W3C 2011 Priorities, Milestones
The 2011 priorities are intended to help the organization stay results-focused. The priorities include multiple work items grouped into five areas:
Powerful Web Apps
Key technologies in this area include HTML 5, CSS and web fonts. But HTML 5 is the specification that garners the most attention. The standard has a significant amount of industry momentum the W3C can leverage to rapidly evolve the specification. HTML 5 is expected to advance to Last Call status in May 2011 and include support for accessibility and many new features. The W3C will be expanding efforts to ensure the standard is interoperable with the ever-growing list of Internet-capable devices. This should better position the standard to become the core technology for rich application development everywhere.
Data, Service Integration
This innocuous-sounding area includes a multiplicity of sophisticated emerging technologies for linking data on the web to provide humans and machines with more contextually accurate content. The data and service integration focus will address:
- RDF, the core standard for the semantic web
- Open Government Data
- Translational medicine
- Web services specifications such as SOAP over Java Message Service, WS-SOAP Assertions, WS-Transfer, WS-Eventing, WS-Event Descriptions, WS-Metadata Exchange and WS-Enumeration
Web of Trust
The W3C realizes that, as data continues to grow and include larger volumes of personal data paired with contextual details such as location and search behavior, it will be possible to develop applications that raise new privacy and security concerns. In 2011, the organization will be working with developers, industry and regulators to define standards for managing identity as well as privacy and security. The W3C will be chartering a Web Application Security Working Group to work on specific technologies to enable more robust and secure web applications.

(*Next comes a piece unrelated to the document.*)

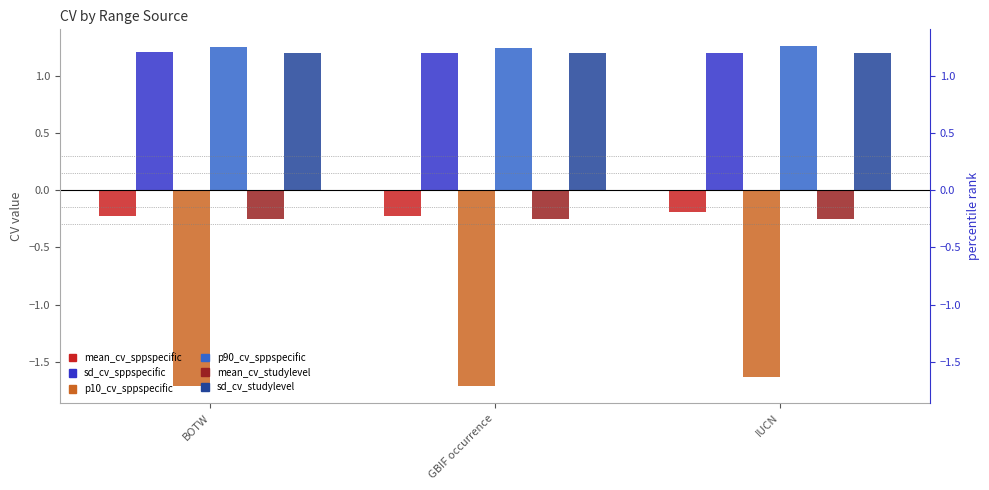

How many data points does each series have?

3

Television, Mobile, the Web of Devices
The W3C has consistently been a proponent of device independence, and technology has finally met its desires. The web is no longer just the domain of the PC. The web is now a critical component of mobile, tablets, touch screens, televisions and even more unusual items such as cameras and highway sensor devices. This year, the W3C will try to stay a step ahead of developments in these areas and define standards and guidelines to make the convergence of devices to the web go smoothly.
One Web for All
Universality has always been the promise of the web. The implementation, however, has in some ways been exclusionary. Accessibility and support for languages other than English are frequently late considerations. To ensure there are no barriers to taking advantage of Internet technology, the organization will be reviewing accessibility and internationalization standards in 2011.
The 2011 list of W3C priorities is somewhat astounding. But, doing things at Internet speed is what the web is all about, right?